In middle school, students focus on specific areas of geography and history, studying in greater depth areas previously touched upon in the intermediate grades. In sixth grade students will analyze the shift from nomadic to agricultural societies. Students will study the development of civilizations, including the areas of Mesopotamia, Egypt, India, China, Greece, and Rome. This study will include the impact of geography, early history, cultural development, and economic change. Sixth grade history will conclude with the decline and fall of the Roman Empire. In seventh grade students will study world geography with an emphasis on the cultures and geography of the modern world. This course will explore the impact of culture, economics, geography, and governance on the development of modern society. Students will explore the patterns of human settlement and how human factors influence a place. They will also develop an understanding of the impact of individual and group decisions on citizens and communities. In eighth grade students will study the European exploration of North America, along with the geographic features that influenced early settlements. The major events, outcomes and individuals of the Revolutionary War will be analyzed. Students will follow the development of the United States and its government through the early 19th century, including policies that affected the American Indians. The events leading up to the Civil War will be examined, along with the individuals and events that were significant during the war. The history, people, government, and geography of Tennessee will be emphasized in order to illustrate the role our state has played in American history. Eighth grade will conclude with Reconstruction and the development of the American West.

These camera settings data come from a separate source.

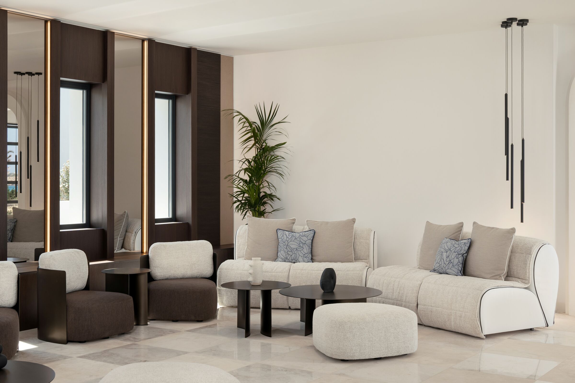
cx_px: 288
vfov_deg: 27.0
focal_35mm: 50
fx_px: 799
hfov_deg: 39.6
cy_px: 192
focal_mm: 50
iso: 200
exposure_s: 1/40
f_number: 8
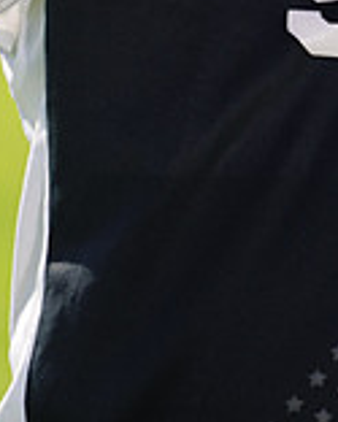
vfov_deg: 1.5
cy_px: -179
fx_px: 16627
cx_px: 245
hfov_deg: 1.2
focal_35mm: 1331
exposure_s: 1/200
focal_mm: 382
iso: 64
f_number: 6.3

In middle school, beyond the content specified by the course, students will also develop research, analytic, and critical thinking skills through the evaluation of evidence, interpretation of primary sources, and writing in response to their historical study.

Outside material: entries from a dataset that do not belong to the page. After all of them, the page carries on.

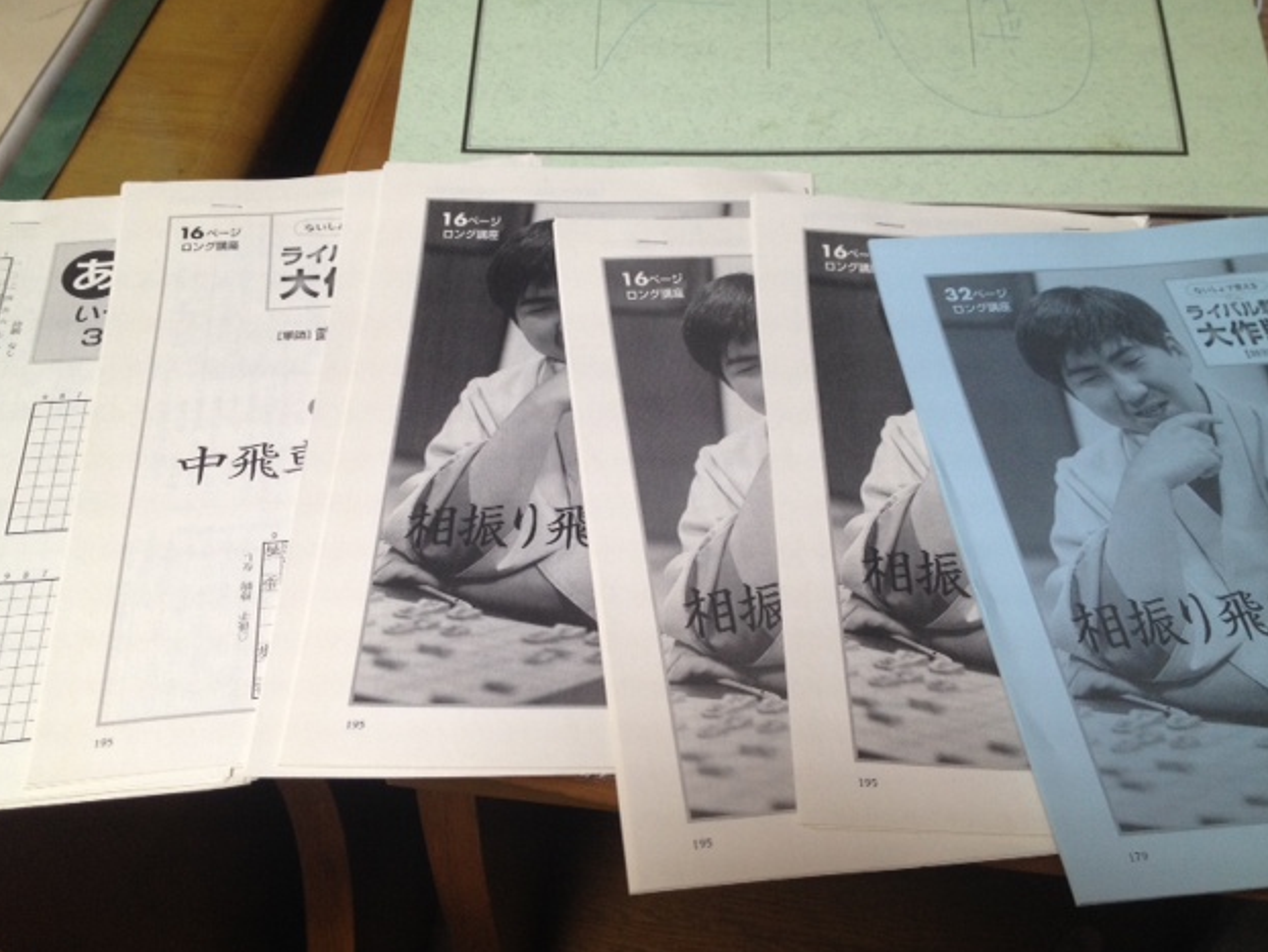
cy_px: 481
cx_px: 624
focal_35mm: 36
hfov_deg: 51.3
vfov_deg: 39.7
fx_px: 1319
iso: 100
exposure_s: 1/20
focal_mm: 4.28
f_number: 2.4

At St. Mary’s School teachers recognize that all children develop at different rates and have differing abilities and interests. Our approach to education looks at the whole child, not the sum of discrete academic areas. In addition to direct academic instruction in the content areas and religion, students attend weekly classes in art, music, physical education, and Spanish. They also attend a Project-based Learning class twice weekly. Students explore areas of personal interest that tap into hands-on learning, like bridge building or roller coaster design, and/or technology-based projects, such as 3D modeling, video game design and coding. These experiences enrich the academic program and offer cross-curricular connections to the classroom when possible.